Fully destructure a record


#1

I was surprised that the compiler didn’t complain about a missing age field in the following code:

  type foo = {
    name: string,
    age: int,
  };
  let f: foo => unit =
    foo => {
      let {name} = foo;
      Js.log(name);
    };

Am I right that when you destructure a record in plan ocaml, you need to handle all the fields? Either way, is there a way to destructure a record s.t. the compiler will force you to handle all the fields?

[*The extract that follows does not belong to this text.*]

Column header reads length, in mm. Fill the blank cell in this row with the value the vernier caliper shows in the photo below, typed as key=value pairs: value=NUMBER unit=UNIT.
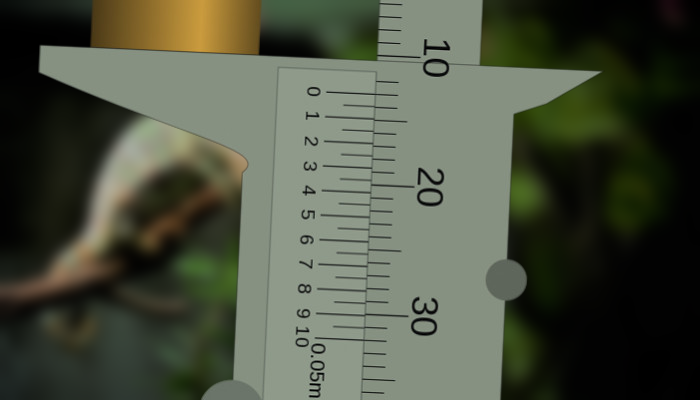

In my experience, this is a valuable way for the compiler to help you after a record field is added. Let’s say you previously had a function that converted the record to a Js.Json.t, it’d be nice if that function complained when you later added a new field to the record and haven’t yet updated the function to handle that field.


#2

You can add some compiler flags to enable that behaviour


#3

Ok, thanks. It looks like I want to enable compiler error #9, documented here. Do you know how to actually do that?


#4

You can put a setting in bsconfig.json. See https://bucklescript.github.io/docs/en/build-configuration.html#warnings


#5

Great, thanks! That worked.

FYI - to make it work, I had to add +9 to both the numbers and errors field of warnings within the bsconfig, i.e.:

  "warnings": {
    "number": "+9",
    "error" : "+101+9"
  },

I kind of expected just adding +9 to the error section to work. Do you know why I had to do both?


#6

Oh, good point, that’s because # 9 is not one of the warnings OCaml or BuckleScript turn on by default (see What warnings/errors do you always enable (or disable)? for a listing of the defaults). We need to turn it on as a warning and then also upgrade it to a fatal error.